Over the years I’ve come to really appreciate the liturgical calendar. I grew up in a church that didn’t emphasise the seasons of liturgy, but at some point during university I began to practice its rhythms. It gave context to the holidays I absentmindedly celebrated as a child. Over the last year, it has created a sense of movement and change during a year where the rest of life feels like it’s moving in slow motion.
I don’t think I had ever looked forward to an Advent season more than I did this past December. How much more deeply words like “longing” and “anticipation” resonate with us amidst a pandemic. The hope that Christmas brings of an incarnational God was truly a bright light in the darkness of winter.
But I’ll be honest, these were not my feelings going into this season of Lent. Two months into a national lockdown where we’re already being asked to give up so much, after losing my mother last month, and still adjusting to life in a new country, what else was there to give? This is something that has not been felt by just myself, but a sentiment shared by others as well. Many of us have found ourselves asking, “God, what else is there?” And that’s a fair question and it’s okay to ask it. Something I find myself repeating is that God is big enough for those questions and He welcomes them as they draw us to Him.
Suffering and sacrifice have been topics I’ve dwelt on more than usual over the last year. And I would like to invite you to do something with me, if you haven’t already. I want you to really consider the way you understand those two words and your disposition towards them. We read verses like that in 1 Thessalonians 5:18 that tell us to “give thanks in all circumstances,” or “we rejoice in our suffering” as it says in Romans 5:3. But what does that truly look like? I’ve always thought it a comfort that you share with those who are going through a tough time. Or even the realistically shallow idea that because God is where your joy is found, the hard times won’t seem hard. But we all know that’s not what happens. Hard times are still hard. While well intentioned, I believe those interpretations can firstly fall short but even more so that they can still point us towards our own circumstances. Because tough times still come, and when we can’t immediately give prayers of thanksgiving in the midst of them, it feels like a failure. We have the temptation to rush through seasons of grief or suffering so that we can once again be filled with joy.
But I think we’re missing an opportunity. I’ve often heard believers compare our suffering to that of Jesus, which is of course incomparable. We do it as a well-meaning reminder that we will never experience such heartbreak and that God has felt everything that we do. And while true, that’s only one side of the coin. God does and has felt all that we do. But when we suffer, we also get to feel what He does. We get to commune with God in a new, deep, difficult, and beautiful way. We get a glimpse of what Jesus experienced, what the God of the universe, Creator of all has been through. It truly is a privilege, not because it is easy, but because God, who loves us and wants to know us, wants us to know Him too. He lets us see Him and shares an intimate moment of vulnerability as we experience heartache. We don’t have to rush away from it, because when we lean into it, He draws us near and we learn what it means to give our burdens to Him. How much sweeter is anticipating the resurrection at Easter after a season of sacrifice? Because suffering, as we know, is not the end of the story.

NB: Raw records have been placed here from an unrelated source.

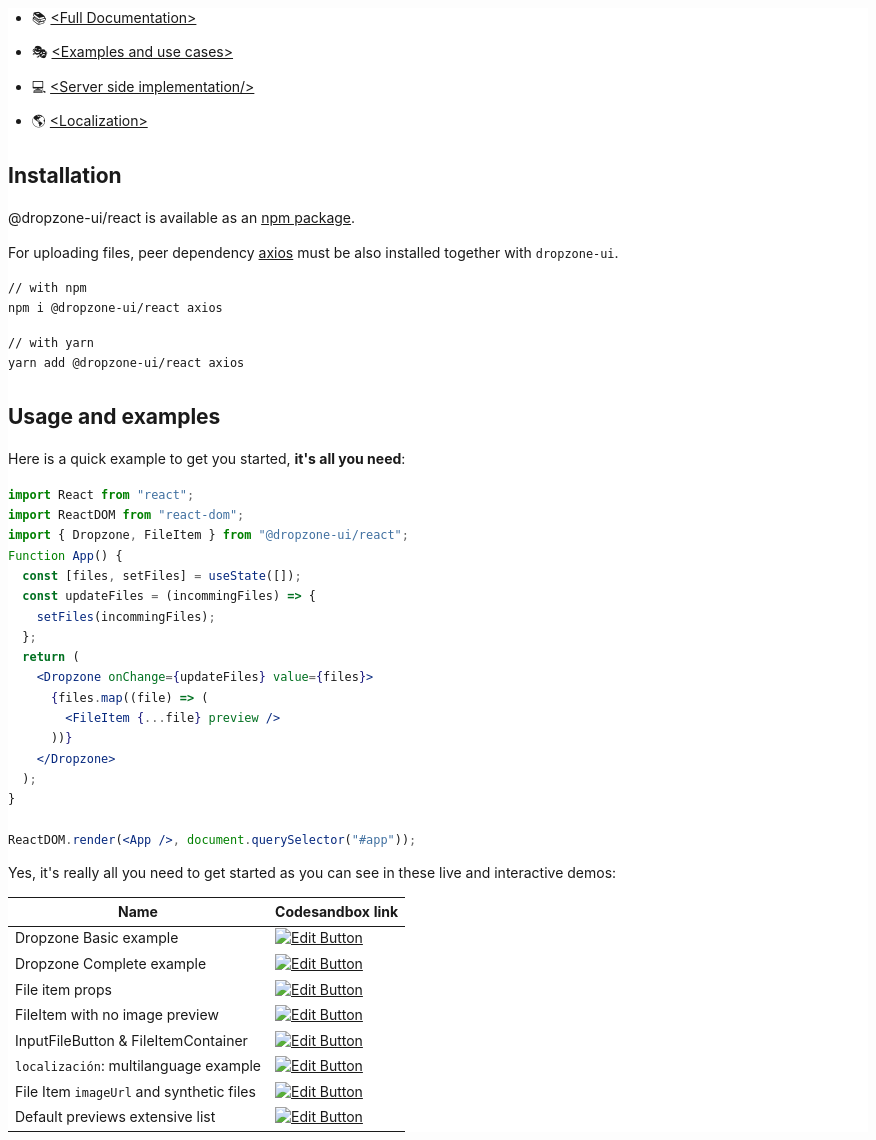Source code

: - :books: [\<Full Documentation\>](#dropzone-ui-react-components-api)

- :performing_arts: [\<Examples and use cases\>](#Usage-and-examples)

- :computer: [\<Server side implementation/>](#uploading)

- :earth_americas: [\<Localization\>](#localization)

## Installation

@dropzone-ui/react is available as an [npm package](https://www.npmjs.com/package/@dropzone-ui/react).

For uploading files, peer dependency [axios](https://www.npmjs.com/package/axios) must be also installed together with `dropzone-ui`.

```sh
// with npm
npm i @dropzone-ui/react axios
```

```sh
// with yarn
yarn add @dropzone-ui/react axios
```

## Usage and examples

Here is a quick example to get you started, **it's all you need**:

```jsx
import React from "react";
import ReactDOM from "react-dom";
import { Dropzone, FileItem } from "@dropzone-ui/react";
Function App() {
  const [files, setFiles] = useState([]);
  const updateFiles = (incommingFiles) => {
    setFiles(incommingFiles);
  };
  return (
    <Dropzone onChange={updateFiles} value={files}>
      {files.map((file) => (
        <FileItem {...file} preview />
      ))}
    </Dropzone>
  );
}

ReactDOM.render(<App />, document.querySelector("#app"));
```

Yes, it's really all you need to get started as you can see in these live and interactive demos:

| Name                                     | Codesandbox link                                                                                                                                         |
| ---------------------------------------- | -------------------------------------------------------------------------------------------------------------------------------------------------------- |
| Dropzone Basic example                   | [![Edit Button](https://codesandbox.io/static/img/play-codesandbox.svg)](https://codesandbox.io/s/basic-3j01v?file=/src/index.js)                        |
| Dropzone Complete example                | [![Edit Button](https://codesandbox.io/static/img/play-codesandbox.svg)](https://codesandbox.io/s/complete-946hz?file=/src/index.js)                     |
| File item props                          | [![Edit Button](https://codesandbox.io/static/img/play-codesandbox.svg)](https://codesandbox.io/s/fileitem-props-o0w5x)                                  |
| FileItem with no image preview           | [![Edit Button](https://codesandbox.io/static/img/play-codesandbox.svg)](https://codesandbox.io/s/dropzone-ui-file-item-with-no-image-preview-14i2m)     |
| InputFileButton & FileItemContainer      | [![Edit Button](https://codesandbox.io/static/img/play-codesandbox.svg)](https://codesandbox.io/s/inputbutton-example-poqsn?file=/src/App.js)            |
| `localización`: multilanguage example    | [![Edit Button](https://codesandbox.io/static/img/play-codesandbox.svg)](https://codesandbox.io/s/localization-6ew1i?file=/src/App.js)                   |
| File Item `imageUrl` and synthetic files | [![Edit Button](https://codesandbox.io/static/img/play-codesandbox.svg)](https://codesandbox.io/s/imageurl-to-fileitem-m4801?file=/src/App.js)           |
| Default previews extensive list          | [![Edit Button](https://codesandbox.io/static/img/play-codesandbox.svg)](https://codesandbox.io/s/defautl-preview-extensive-list-hrwm5?file=/src/App.js) |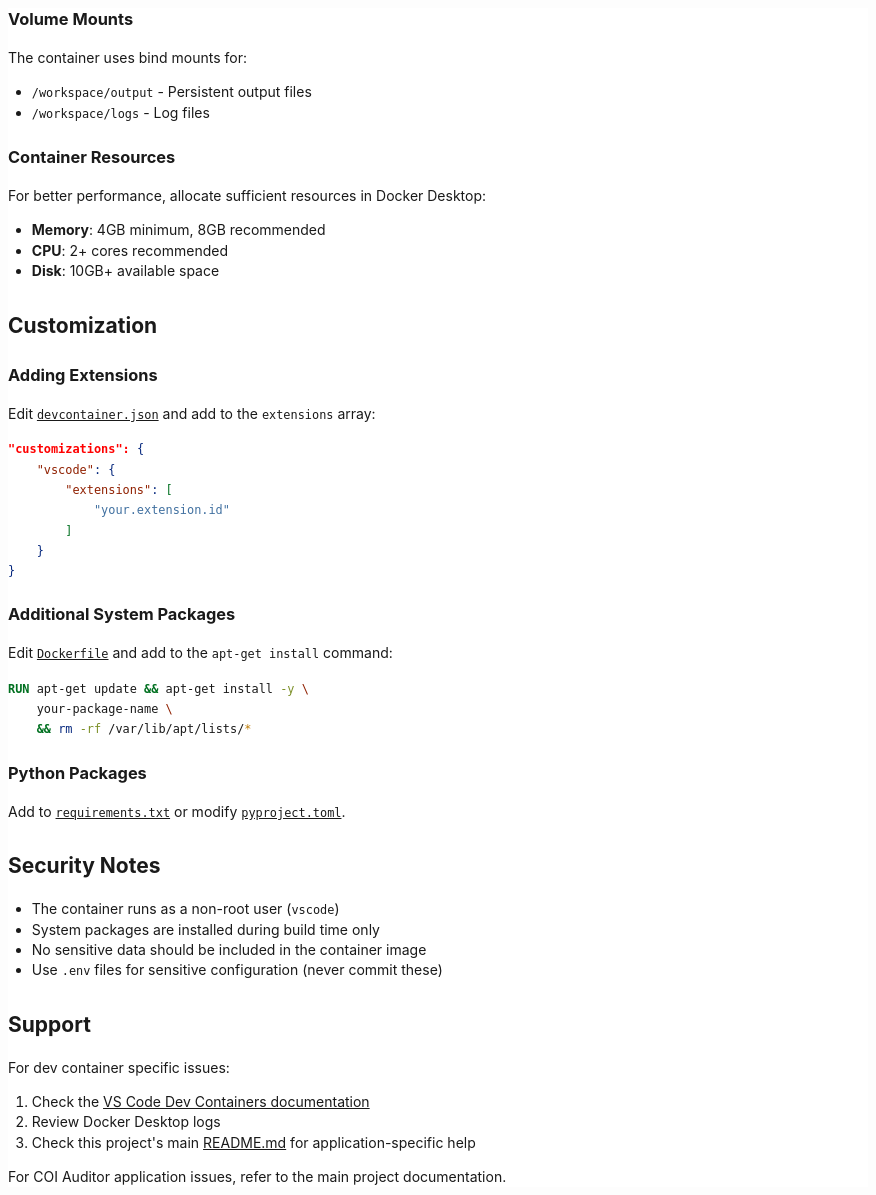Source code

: ### Volume Mounts
The container uses bind mounts for:
- `/workspace/output` - Persistent output files
- `/workspace/logs` - Log files

### Container Resources
For better performance, allocate sufficient resources in Docker Desktop:
- **Memory**: 4GB minimum, 8GB recommended
- **CPU**: 2+ cores recommended
- **Disk**: 10GB+ available space

## Customization

### Adding Extensions
Edit [`devcontainer.json`](devcontainer.json) and add to the `extensions` array:
```json
"customizations": {
    "vscode": {
        "extensions": [
            "your.extension.id"
        ]
    }
}
```

### Additional System Packages
Edit [`Dockerfile`](Dockerfile) and add to the `apt-get install` command:
```dockerfile
RUN apt-get update && apt-get install -y \
    your-package-name \
    && rm -rf /var/lib/apt/lists/*
```

### Python Packages
Add to [`requirements.txt`](requirements.txt) or modify [`pyproject.toml`](../pyproject.toml).

## Security Notes

- The container runs as a non-root user (`vscode`)
- System packages are installed during build time only
- No sensitive data should be included in the container image
- Use `.env` files for sensitive configuration (never commit these)

## Support

For dev container specific issues:
1. Check the [VS Code Dev Containers documentation](https://code.visualstudio.com/docs/devcontainers/containers)
2. Review Docker Desktop logs
3. Check this project's main [README.md](../README.md) for application-specific help

For COI Auditor application issues, refer to the main project documentation.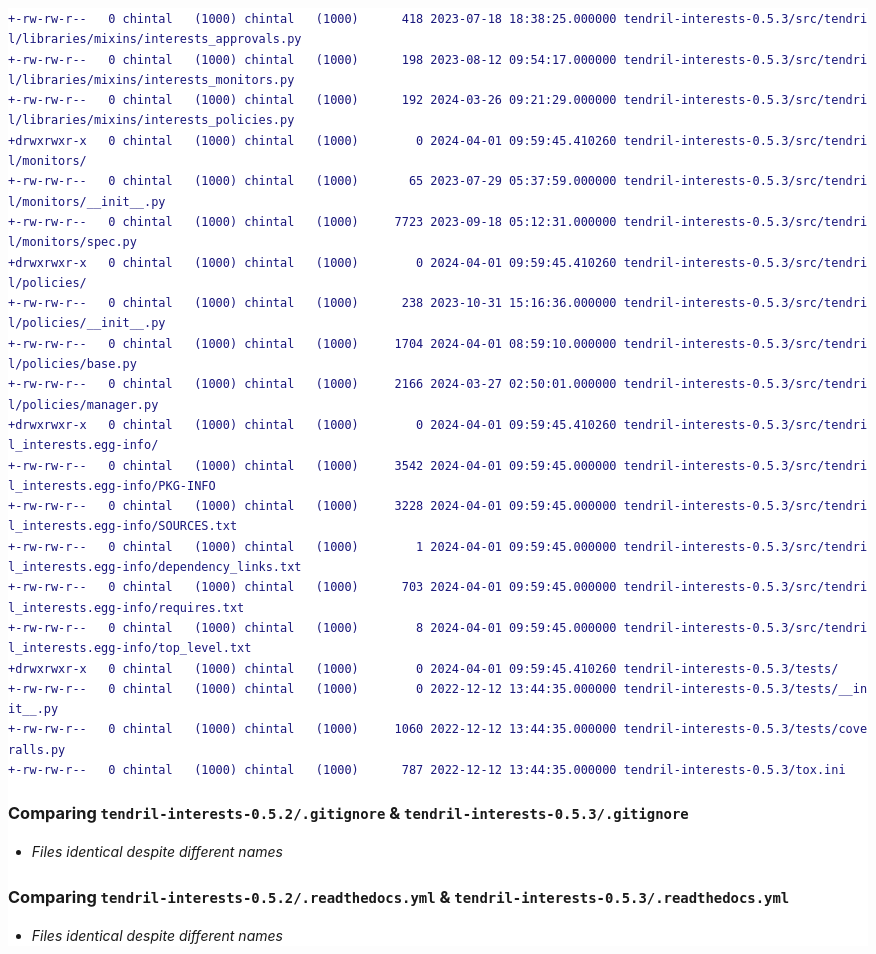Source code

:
 ```diff
+-rw-rw-r--   0 chintal   (1000) chintal   (1000)      418 2023-07-18 18:38:25.000000 tendril-interests-0.5.3/src/tendril/libraries/mixins/interests_approvals.py
+-rw-rw-r--   0 chintal   (1000) chintal   (1000)      198 2023-08-12 09:54:17.000000 tendril-interests-0.5.3/src/tendril/libraries/mixins/interests_monitors.py
+-rw-rw-r--   0 chintal   (1000) chintal   (1000)      192 2024-03-26 09:21:29.000000 tendril-interests-0.5.3/src/tendril/libraries/mixins/interests_policies.py
+drwxrwxr-x   0 chintal   (1000) chintal   (1000)        0 2024-04-01 09:59:45.410260 tendril-interests-0.5.3/src/tendril/monitors/
+-rw-rw-r--   0 chintal   (1000) chintal   (1000)       65 2023-07-29 05:37:59.000000 tendril-interests-0.5.3/src/tendril/monitors/__init__.py
+-rw-rw-r--   0 chintal   (1000) chintal   (1000)     7723 2023-09-18 05:12:31.000000 tendril-interests-0.5.3/src/tendril/monitors/spec.py
+drwxrwxr-x   0 chintal   (1000) chintal   (1000)        0 2024-04-01 09:59:45.410260 tendril-interests-0.5.3/src/tendril/policies/
+-rw-rw-r--   0 chintal   (1000) chintal   (1000)      238 2023-10-31 15:16:36.000000 tendril-interests-0.5.3/src/tendril/policies/__init__.py
+-rw-rw-r--   0 chintal   (1000) chintal   (1000)     1704 2024-04-01 08:59:10.000000 tendril-interests-0.5.3/src/tendril/policies/base.py
+-rw-rw-r--   0 chintal   (1000) chintal   (1000)     2166 2024-03-27 02:50:01.000000 tendril-interests-0.5.3/src/tendril/policies/manager.py
+drwxrwxr-x   0 chintal   (1000) chintal   (1000)        0 2024-04-01 09:59:45.410260 tendril-interests-0.5.3/src/tendril_interests.egg-info/
+-rw-rw-r--   0 chintal   (1000) chintal   (1000)     3542 2024-04-01 09:59:45.000000 tendril-interests-0.5.3/src/tendril_interests.egg-info/PKG-INFO
+-rw-rw-r--   0 chintal   (1000) chintal   (1000)     3228 2024-04-01 09:59:45.000000 tendril-interests-0.5.3/src/tendril_interests.egg-info/SOURCES.txt
+-rw-rw-r--   0 chintal   (1000) chintal   (1000)        1 2024-04-01 09:59:45.000000 tendril-interests-0.5.3/src/tendril_interests.egg-info/dependency_links.txt
+-rw-rw-r--   0 chintal   (1000) chintal   (1000)      703 2024-04-01 09:59:45.000000 tendril-interests-0.5.3/src/tendril_interests.egg-info/requires.txt
+-rw-rw-r--   0 chintal   (1000) chintal   (1000)        8 2024-04-01 09:59:45.000000 tendril-interests-0.5.3/src/tendril_interests.egg-info/top_level.txt
+drwxrwxr-x   0 chintal   (1000) chintal   (1000)        0 2024-04-01 09:59:45.410260 tendril-interests-0.5.3/tests/
+-rw-rw-r--   0 chintal   (1000) chintal   (1000)        0 2022-12-12 13:44:35.000000 tendril-interests-0.5.3/tests/__init__.py
+-rw-rw-r--   0 chintal   (1000) chintal   (1000)     1060 2022-12-12 13:44:35.000000 tendril-interests-0.5.3/tests/coveralls.py
+-rw-rw-r--   0 chintal   (1000) chintal   (1000)      787 2022-12-12 13:44:35.000000 tendril-interests-0.5.3/tox.ini
```

### Comparing `tendril-interests-0.5.2/.gitignore` & `tendril-interests-0.5.3/.gitignore`

 * *Files identical despite different names*

### Comparing `tendril-interests-0.5.2/.readthedocs.yml` & `tendril-interests-0.5.3/.readthedocs.yml`

 * *Files identical despite different names*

But rejoice inasmuch as you participate in the sufferings of Christ, so that you may be overjoyed when his glory is revealed.
1 Peter 4:13 (NIV)
We don’t get one without the other, we get them both; the sacrifice and the salvation that follows.
This year, as we anticipate the light in the darkness that is the resurrection of Jesus Christ, let us not rush out of where we are right now, in this very moment. May we instead lean in, and in doing so, lean straight into the arms of our Saviour.